Ten former PennDOT employees charged in $1.2 million fraud case

By Land Line staff | 12/24/2014

Eight highway inspectors and two permit managers who worked for the Pennsylvania Department of Transportation have been charged in criminal court for their alleged roles in a $1.2 million corruption and bribery scheme.

Chargers against the men were filed in state court on Dec. 17. As many as 27 federally funded maintenance and construction contracts in Pennsylvania may be affected, according to a news release from the U.S. Department of Transportation’s Office of Inspector General.

The complaints allege that Alex Morrone, former PennDOT permits manager, and William Rosetti, former Philadelphia County permit manager, demanded kickbacks from project inspectors while requiring them to falsify time, attendance and payroll records to generate illicit cash flow, according to the news release from OIG. They also allege that the corrupt inspectors were paid more than $500,000 through false payroll and invoice submissions. Additionally, two leading inspection firms, CMC Engineering and CZOP Corp., were allegedly paid more than $700,000 for their employees’ unearned overtime.

In addition to Morrone and Rosetti, those charged included PennDOT inspectors Frank DiMichele and Generoso Palmieri, and consultant inspectors Joseph DiSimone, John Cavanaugh, John Laspada, Brandon Grosso, David Betzner, and Christopher Lauch.

The complaints also state that project inspectors performed home improvement services for PennDOT officials while payroll records falsely indicated that they were performing inspection duties. In addition to the monetary fraud, the state grand jury contended that the scheme jeopardized safety because paid project inspectors, hired to protect the public and Pennsylvania highway infrastructure, were often absent from job sites and therefore failed to perform inspection duties.

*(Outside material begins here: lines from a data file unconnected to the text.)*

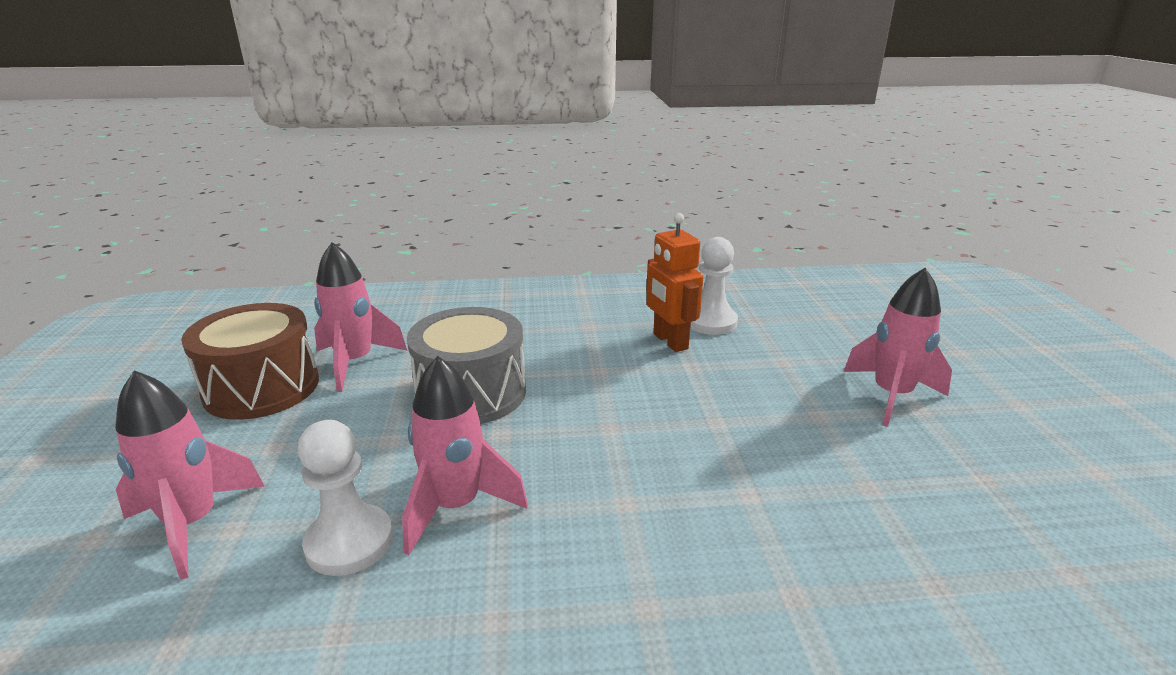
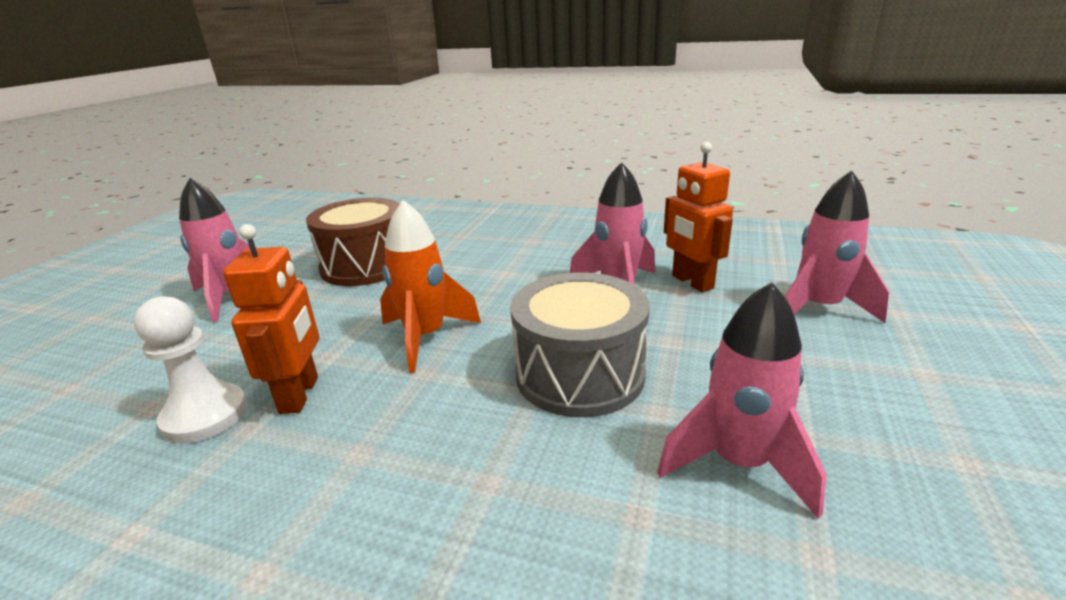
camera: 155 degrees left, 0 degrees up
brown drum [181,303,319,420] -> brown drum moved to [306,197,400,286]
white pawn [298,420,393,576] -> orange robot [664,142,733,292]
none -> orange rocket [380,200,481,373]

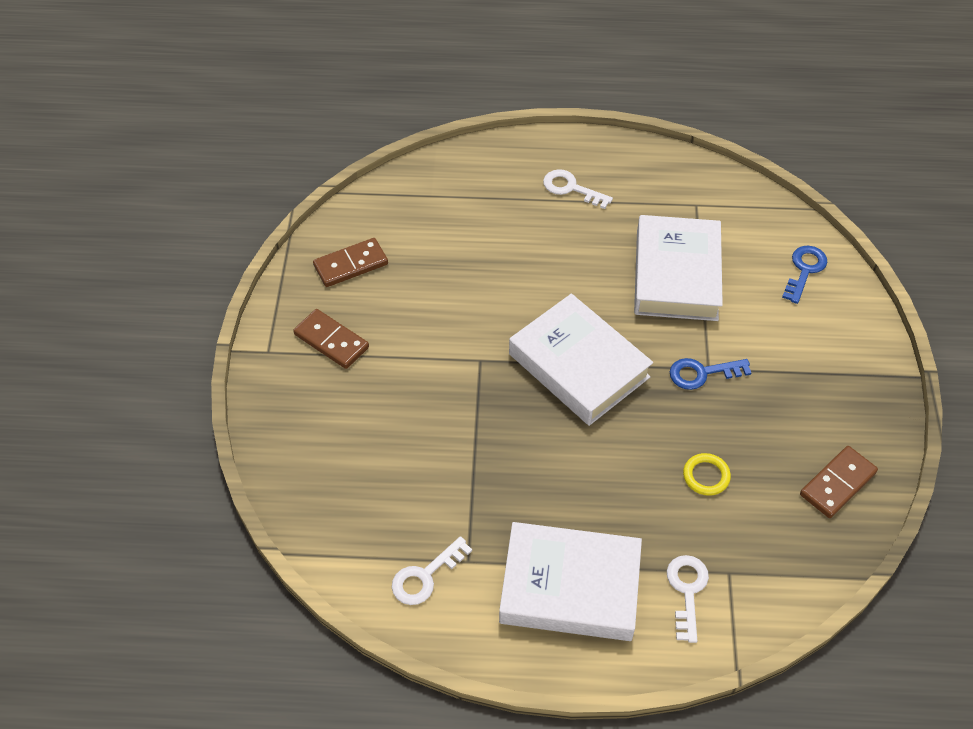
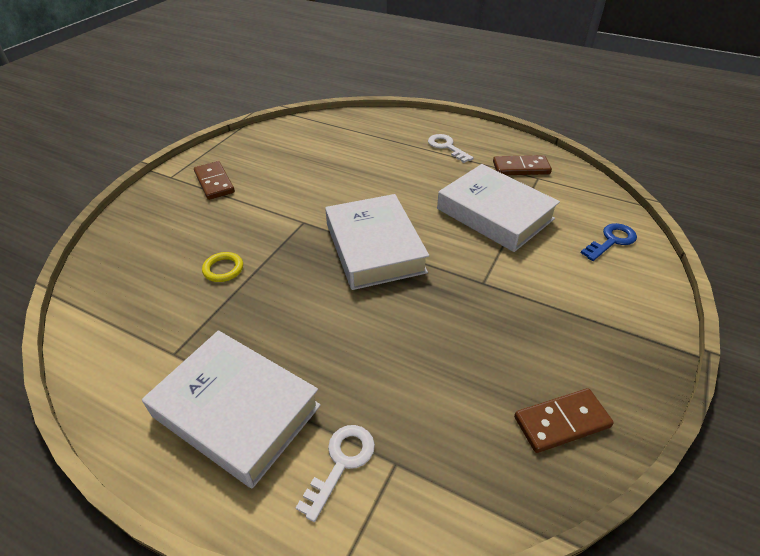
camera: 25 degrees right, 10 degrees down
brown domino [313,238,388,287] -> brown domino moved to [493,155,552,175]
white key [392,536,472,605] -> none
white book [634,215,723,321] -> white book turned 75 degrees counterclockwise [437,164,560,252]
blue key [670,358,751,390] -> none
yellow ring [683,453,731,496] -> yellow ring moved to [202,252,243,282]

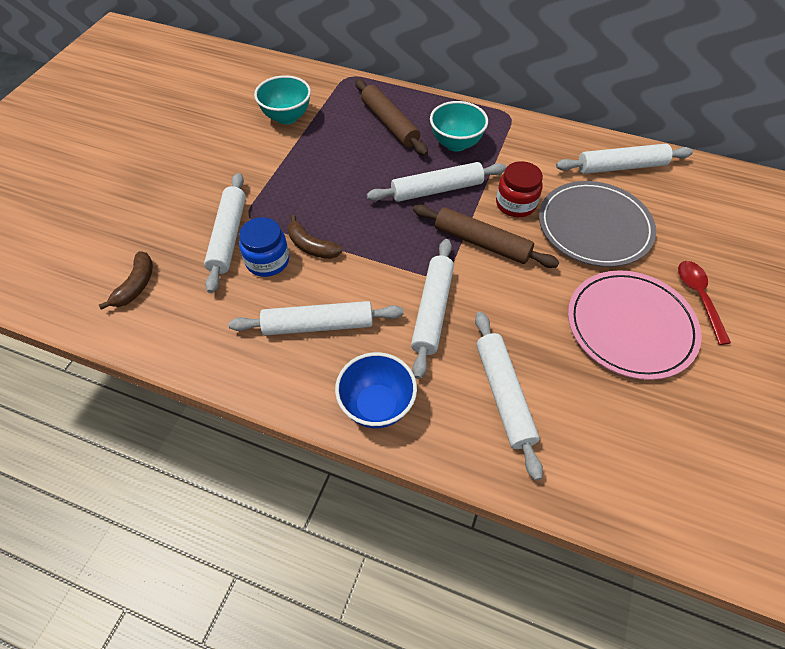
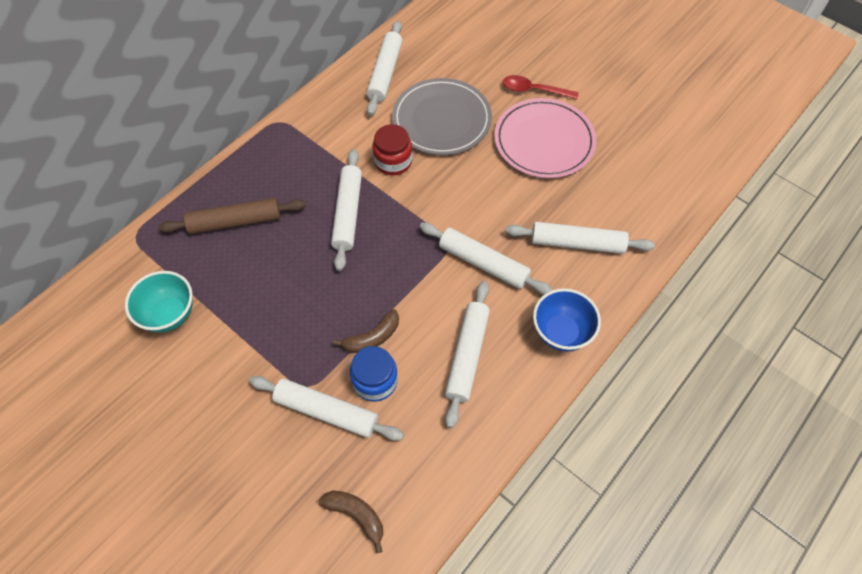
camera: 70 degrees left, 5 degrees up
brown rolling pin [413,205,559,268] -> none
turquoise bowl [430,101,488,152] -> none

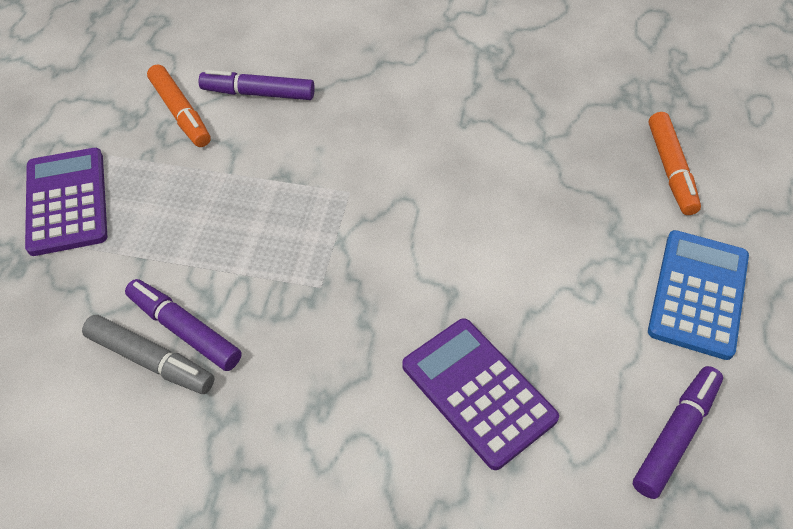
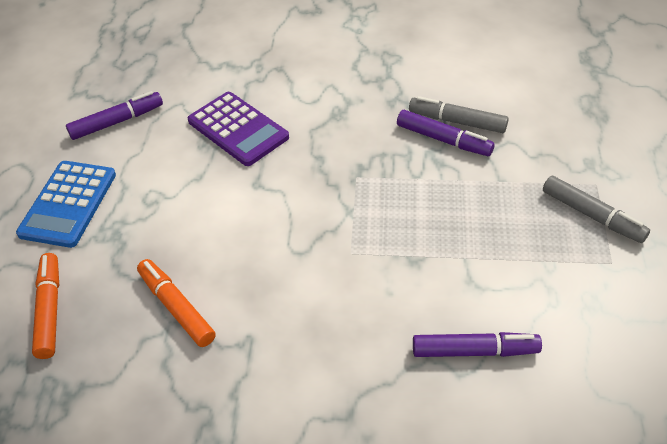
camera: 175 degrees right, 5 degrees down
purple calculator [25,148,107,256] -> grey marker [543,176,650,243]
orange marker [147,64,211,147] -> orange marker moved to [137,259,216,347]
purple marker [633,366,723,499] -> purple marker turned 150 degrees counterclockwise [66,91,163,140]

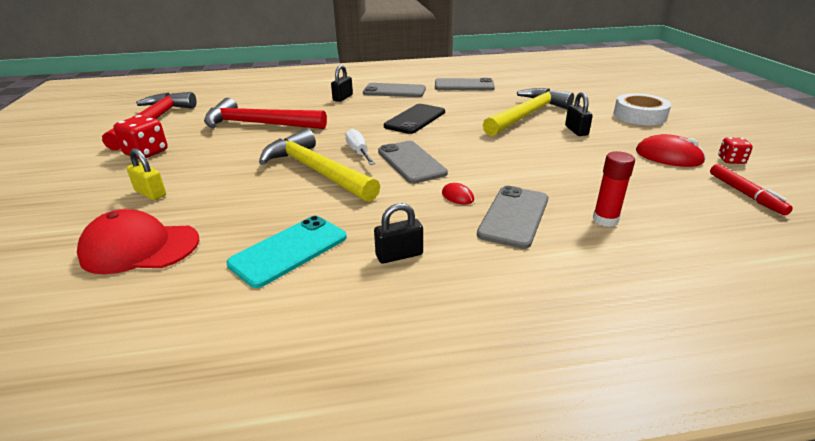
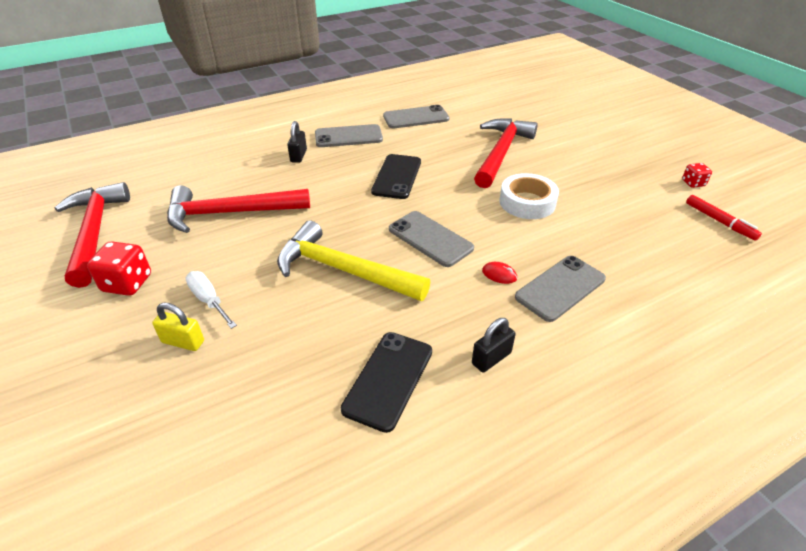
camera: 20 degrees left, 10 degrees up
red cap [77,209,199,274] -> none
turquoise phone [227,216,347,288] -> black phone [341,332,432,433]
white screwdriver [345,129,375,165] -> white screwdriver moved to [185,271,237,329]
grey phone [477,186,548,249] -> grey phone turned 45 degrees clockwise [515,256,606,322]
yellow hammer [482,88,574,136] -> red hammer [474,119,538,188]
black padlock [565,92,593,136] -> none
red glue stick [593,151,635,227] -> none
white tape [613,93,671,125] -> white tape moved to [499,173,559,219]
red mouse [636,134,706,167] -> none

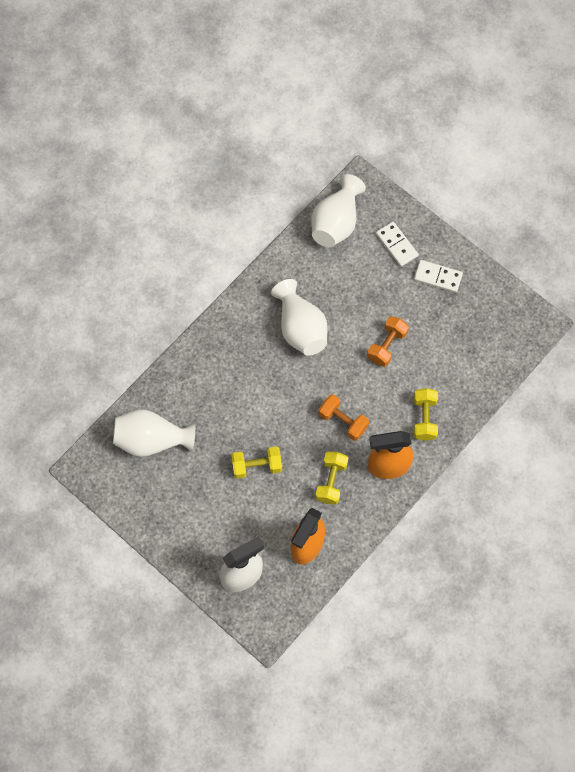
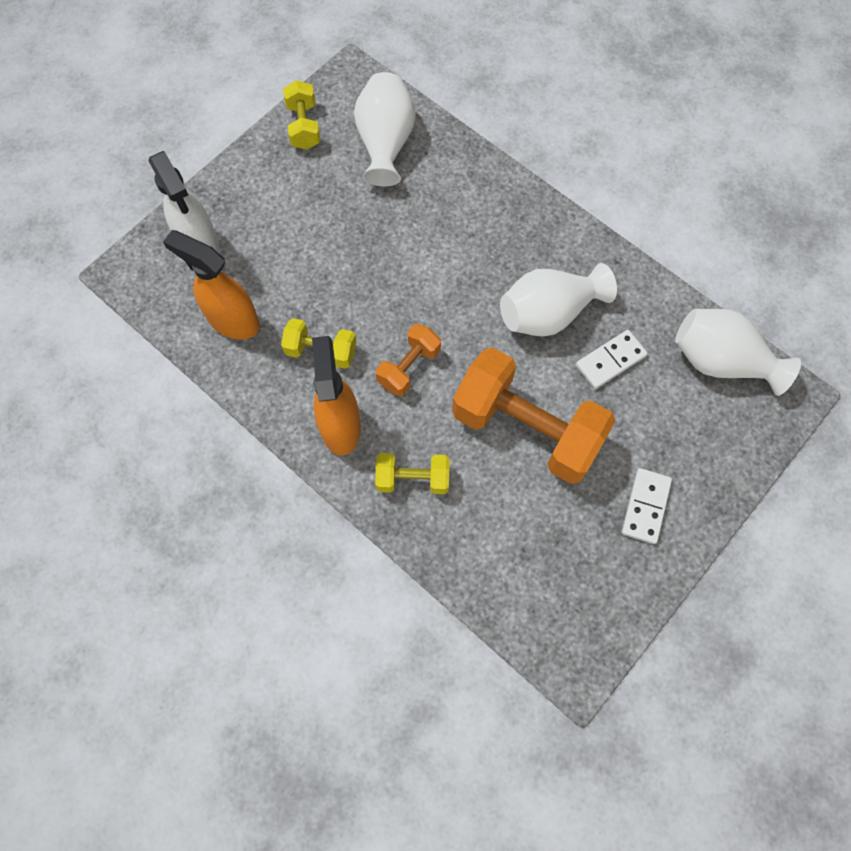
camera: 90 degrees right, 0 degrees up
yellow dumbbell [231,446,282,479] -> yellow dumbbell moved to [283,80,321,150]
orange dumbbell [367,316,409,367] -> orange dumbbell [452,347,615,484], size x2.04
white domino [376,222,419,267] -> white domino moved to [576,330,648,389]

The investigation further revealed that the subject PennDOT managers instructed the consultant inspectors, who were close friends and relatives, to falsify their resumes. In turn, the PennDOT officials allegedly used their influence with the contract engineering companies to hire these unqualified individuals as consultant inspectors. These inspectors then falsified documents to inflate overtime income and mileage reimbursements and kicked money back to the PennDOT managers.